Niektóre książki są jak tornado – wciągają czytelnika, pochłaniają, by na koniec wyrzucić rozdartego i nieszczęśliwego, ze względu na zbyt szybki koniec podróży. Nieczęsto doświadczam tego uczucia, ale dla tych nielicznych książek, które są niczym urodzinowa niespodzianka warto kąpać się w morzu literatury. Sięgając po najnowszą powieść Tomasza Duszyńskiego liczyłam na intrygującą przygodę, ale nie przypuszczałam, że słowiańskie fantasy osadzone w XXI wieku tak pozytywnie mnie zaskoczy.
„Droga do Nawi” to losy pozornie niezwiązanych ze sobą ludzi: Alka Bielskiego - weterana z Afganistanu, Miszy Asieniewicza – moskiewskiego milicjanta i Kseni Mrozowej – ekspedientki butiku, których drogi nieoczekiwanie krzyżują się. Ta trójka staje się narzędziami w rękach bogów toczących od wieków grę mającą na celu doprowadzenie do zmiany układu sił w istniejącym świecie. Ale czy rzeczywiście ludzie będą tańczyć tak, jak im bogowie grają?
Autor zabiera czytelnika do świata przypominającego ówczesną rzeczywistość, w który wdziera się magia i nadprzyrodzone istoty. Balansującego na granicy realizmu, iluzji i metafizyki. Opartego na solidnych fundamentach, strukturach i zależnościach. I choć droga do Nawi wiedzie przez Rosję, to nie jest to wycieczka zaspokajająca turystyczne apetyty, gdyż autor ciąga czytelnika po ciemnych zaułkach, melinach, piwnicach i podziemiach metrach, w których nie tylko z ludźmi i bóstwami przyjdzie mu obcować.
Fabuła powieści została oparta na ciekawym pomyśle okraszonym słowiańskimi wierzeniami, mitami oraz magią. A jej wielowymiarowy i wielowątkowy wymiar sprawia, że na brak atrakcji, wrażeń czy zaskoczenia trudno narzekać. I choć na kartach książki rozgrywka toczy się między ludźmi a bogami, to trudno oprzeć się wrażeniu, że autor bawi się czytelnikiem manipulując nim, mamiąc iluzją, niedopowiedzeniami i półprawdami. I choć z biegiem stron wszystkie elementy układanki tworzą spójną całość, to prawie do samego końca finał historii nie jest przesądzony.
Tomasz Duszyński powołał do życia postacie z charakterem, naznaczył je bagażem doświadczeń, przeszłością i zmienił w pionki na prawie sześćsetstronicowej szachownicy.

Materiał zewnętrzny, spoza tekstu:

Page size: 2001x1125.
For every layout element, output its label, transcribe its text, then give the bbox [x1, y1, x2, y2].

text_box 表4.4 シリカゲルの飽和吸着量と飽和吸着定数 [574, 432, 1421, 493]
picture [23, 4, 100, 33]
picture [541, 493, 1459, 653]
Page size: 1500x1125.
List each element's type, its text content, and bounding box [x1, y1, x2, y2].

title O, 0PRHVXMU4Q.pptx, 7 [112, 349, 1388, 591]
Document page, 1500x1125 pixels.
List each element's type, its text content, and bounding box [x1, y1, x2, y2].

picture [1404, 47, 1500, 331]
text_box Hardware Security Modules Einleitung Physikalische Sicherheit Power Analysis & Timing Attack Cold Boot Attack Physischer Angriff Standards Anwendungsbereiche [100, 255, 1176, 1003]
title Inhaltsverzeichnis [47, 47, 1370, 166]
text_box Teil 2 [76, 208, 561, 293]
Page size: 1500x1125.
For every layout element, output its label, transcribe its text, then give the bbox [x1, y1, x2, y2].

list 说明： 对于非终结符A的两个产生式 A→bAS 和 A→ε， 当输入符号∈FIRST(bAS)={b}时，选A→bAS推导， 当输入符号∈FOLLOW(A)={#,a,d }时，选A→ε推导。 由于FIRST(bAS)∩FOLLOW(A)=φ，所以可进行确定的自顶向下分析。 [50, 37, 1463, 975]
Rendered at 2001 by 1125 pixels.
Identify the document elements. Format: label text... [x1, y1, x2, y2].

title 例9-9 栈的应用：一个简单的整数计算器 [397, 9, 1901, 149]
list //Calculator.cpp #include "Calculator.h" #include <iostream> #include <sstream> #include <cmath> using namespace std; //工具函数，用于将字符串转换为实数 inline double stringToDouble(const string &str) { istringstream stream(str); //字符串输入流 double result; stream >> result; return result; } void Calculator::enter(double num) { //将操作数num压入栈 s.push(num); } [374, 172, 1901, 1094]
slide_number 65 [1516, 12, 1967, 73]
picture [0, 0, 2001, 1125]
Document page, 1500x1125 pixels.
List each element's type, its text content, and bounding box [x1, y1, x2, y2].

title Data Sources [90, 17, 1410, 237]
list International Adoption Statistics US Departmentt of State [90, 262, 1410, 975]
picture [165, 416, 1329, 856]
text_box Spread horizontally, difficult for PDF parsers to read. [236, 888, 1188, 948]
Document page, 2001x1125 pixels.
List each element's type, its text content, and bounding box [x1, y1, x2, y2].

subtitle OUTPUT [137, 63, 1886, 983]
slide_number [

Skrzyżował ich drogi i uwikłał w sieć zależności, intryg, kłamstw i skomplikowanych relacji międzyludzkich by zmusić do przebycia długiej drogi, na której nie tylko życiowych wyborów przyjdzie im dokonać. Gra toczy się o wysoką stawkę, ale kiedy zmusi się do współpracy dwóch mężczyzn i niesamowitą kobietę, a na pewnych płaszczyznach dochodzi do konfliktu interesów, układ sił może ulec zmianie i wszystko może się zdarzyć.
Dla mnie „Droga do Nawi” była fascynującą i intrygującą przygodą pozwalającą na niezapomniane wrażenia. Autor nie tylko wykazał się pomysłem, ale w pełni wykorzystał jego potencjał dokładając starań by na każdym etapie lektury nie zabrakło czytelnikowi wrażeń i emocji. Szybko wzbudził moją ciekawość, a potem sprytnie ją podsycał sprawiając, że popłynęłam na falach książki zbyt szybko osiągając drugi brzeg. Jeżeli lubicie obcować z magią, nadprzyrodzonymi mocami oraz nietuzinkowymi bohaterami i nie straszna wam wartka akcja oraz szczypta dobrego humoru, to powinniście wyruszyć w drogę do Nawi. Polecam.